What Are You Hungry For?

St. Philip Lutheran Church
1 August 2021 + Lectionary 18B (Pent. 10)
John 6.24-35
Rev. Josh Evans, preaching




What are you hungry for?

I’ve lived a fairly comfortable and privileged life, and the answer to that question has never gone unfulfilled. I’ve never had to question where my next meal is coming from. Usually I’m more paralyzed by the many options available to me – Do I order Jimmy John’s delivery to the office to keep plowing through work during lunch? Do I pick up something quick and easy for dinner on the way home, or do I actually use the Home Chef kit waiting for me in the fridge?

Every once in a while, I do forget to eat – when a meeting or a project carries me past a regular meal time and all of a sudden I look at the clock and realize it’s 3pm and I haven’t eaten anything that day. Still, even then, my hunger is a need easily met.

The crowd that follows Jesus knows hunger. It’s likely that most of them live well below the first-century poverty line. Food and resources are scarce. They’re just trying to get by – to feed themselves and their families. They’re hungry – physically hungry – for real bread and real food.

The miracle of abundance that Jesus provided was the most food they had ever seen in their entire lives. And there it was – free for the taking – as much as they wanted, and with leftovers.

Wouldn’t you get in the boats too and go looking for the person who made it happen? How did you do that? Can you do it again? Can you show us how to do it? Our ancestors ate manna in the wilderness – remember that? Can we have that? Give us this bread always!

At this point, I’d probably be a little frustrated with Jesus. The hungry crowds are asking Jesus questions about bread, and Jesus responds with something about “eternal life” and “the Son of Man” and – did he just call himself “the bread of life”? It feels like a case of talking past each other – the crowds saying one thing and Jesus coming out of left field saying something else altogether.

Traditional interpretation of this passage tends to fault the people for somehow not “getting it” – not understanding what Jesus is talking about. But their boldness shouldn’t be downplayed. They’re poor, they’re hungry, and they ask for what they need. They know what Jesus did for them, and they want to experience that kind of abundance always – to be freed from their hunger and to never be hungry again. They name what they are hungry for, and they ask for it.

Several years ago, I was leaving a comedy show on a busy Friday night in Lakeview. As I was walking back to the red line, idly checking something on my phone, a woman walked up to me to get my attention. It wasn’t particularly startling – just unexpected.

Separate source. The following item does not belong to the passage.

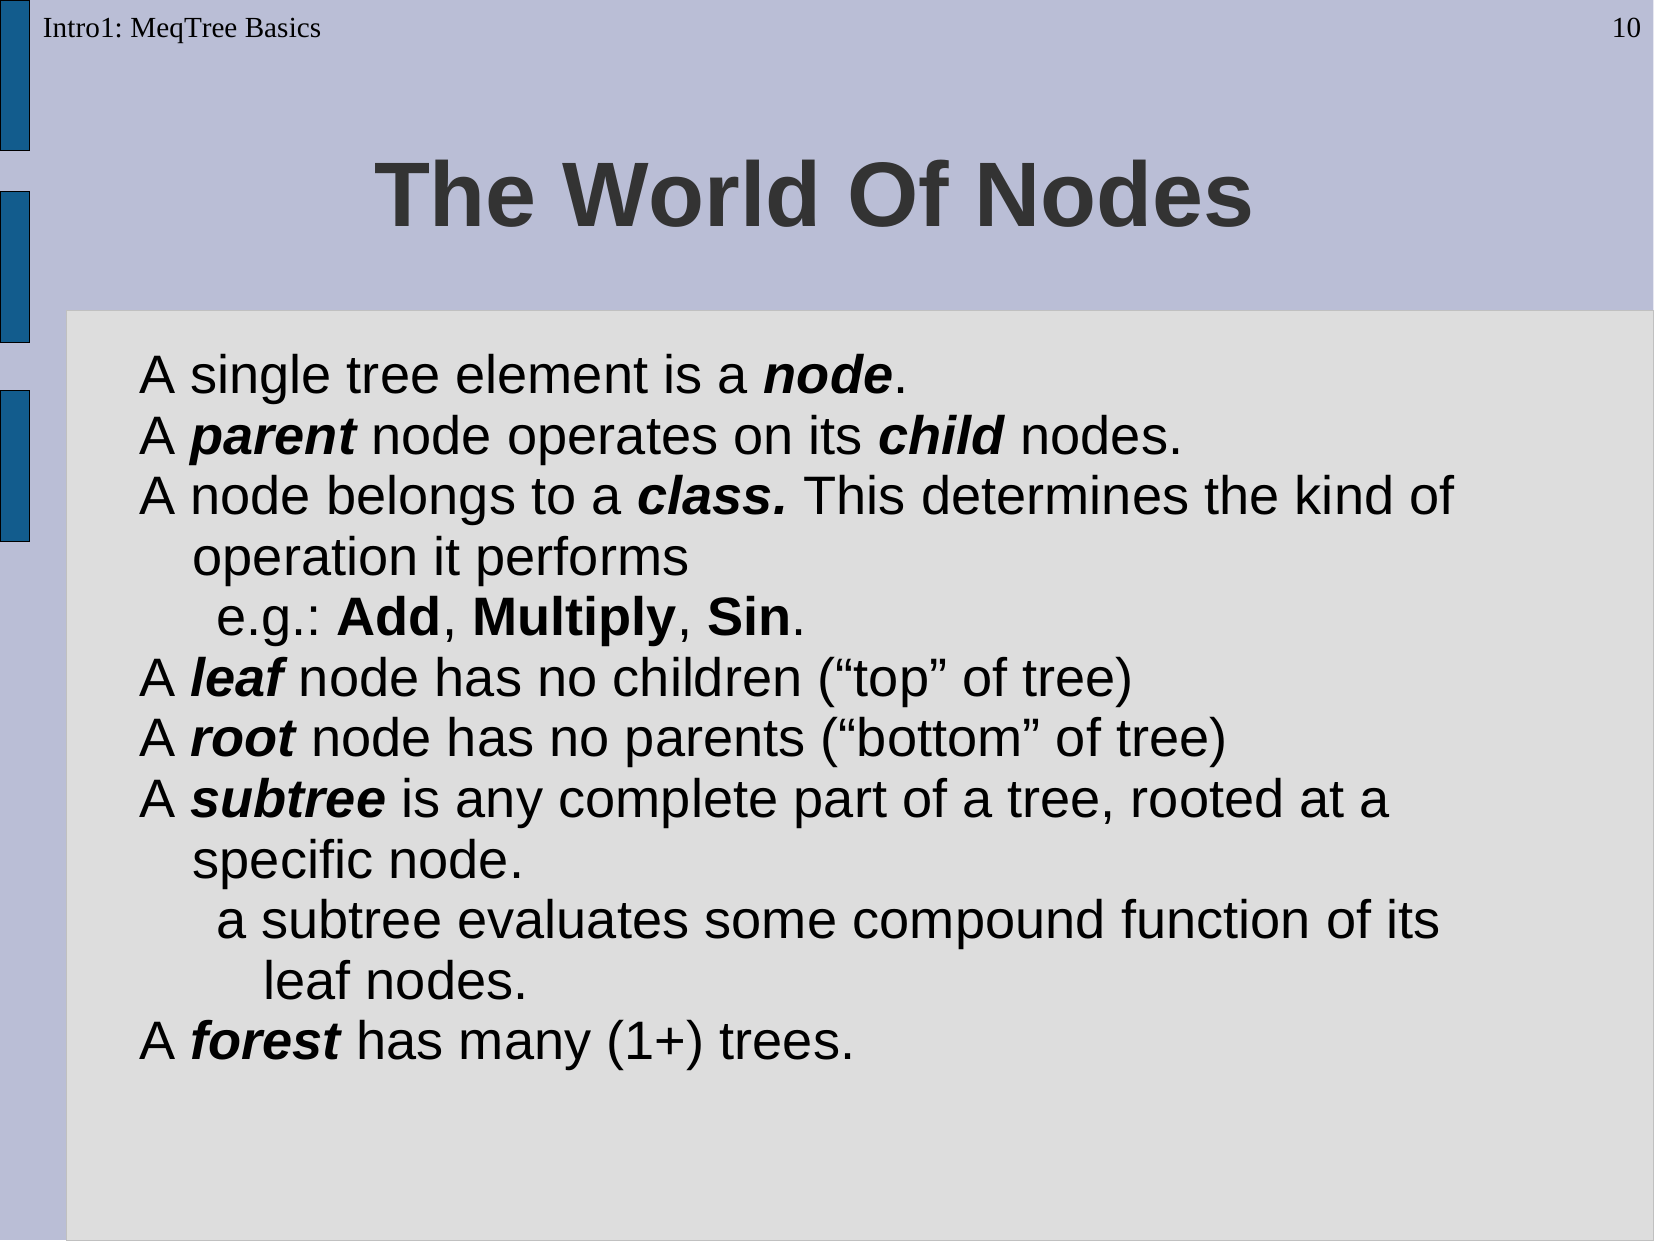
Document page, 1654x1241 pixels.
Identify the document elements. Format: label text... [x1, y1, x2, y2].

She was a short, thin woman, modestly but nicely dressed, with a hat, glasses, and a long camel-colored pea coat and holding a small back purse in front of her with gloved hands.

“I don’t want money,” she said – and then began to explain how she had wound up in Chicago to stay with a friend who had turned out to be not-so-reliable. Alone in a strange city without any resources, she was trying to make the best of her situation in the meantime. She pointed to a Chinese restaurant across the street and asked if I would buy her dinner. She knew exactly what she wanted – barbecued chicken wings and white rice – and assured me it would cost no more than $10.

Over ten years later, that interaction has stuck with me, and what strikes me most is the woman’s risky initiative. At the risk of being dismissed or ignored, she named her hunger and asked for what she needed.

There is real hunger and real need among the crowds. Jesus doesn’t ignore that. He tends to their bodily needs without hesitation. Jesus knows that those needs are important. And he doesn’t stop there.

Jesus also knows that there’s more going on – and he invites the crowd to explore their “soul hungers” – the things for which they hunger that they can’t name or articulate. There is a restlessness and a holy longing that drives the crowd back to Jesus. They recognize what he has done for them, and they want more.

As St. Augustine has famously written: “You have made us for yourself, O Lord, and our hearts are restless until they rest in you.” There are things for which we hunger with which God longs to feed us.

Jesus tells the people that what God provides for us goes far beyond physical food. He knows their hunger, our hunger, is deeper than that. We hunger for belonging, with God and God’s people. We long for healing and forgiveness, for the ways in which we have been wounded, and the ways in which we have wounded others. We crave connection with the earth and all that God created. And we thirst for the peace of God that goes far beyond what this world, with all its beauty and brokenness, can give.

What are you hungry for?

God meets us in our restless longing, even when we can’t articulate what we need or are too afraid to ask, and God feeds us with abundant and generous grace. God invites us to the table with our whole selves, even the parts we’re ashamed of, and God sets a place for us.

God invites us to the table in order to feed our deepest hunger and to be radically transformed to become bread for the world.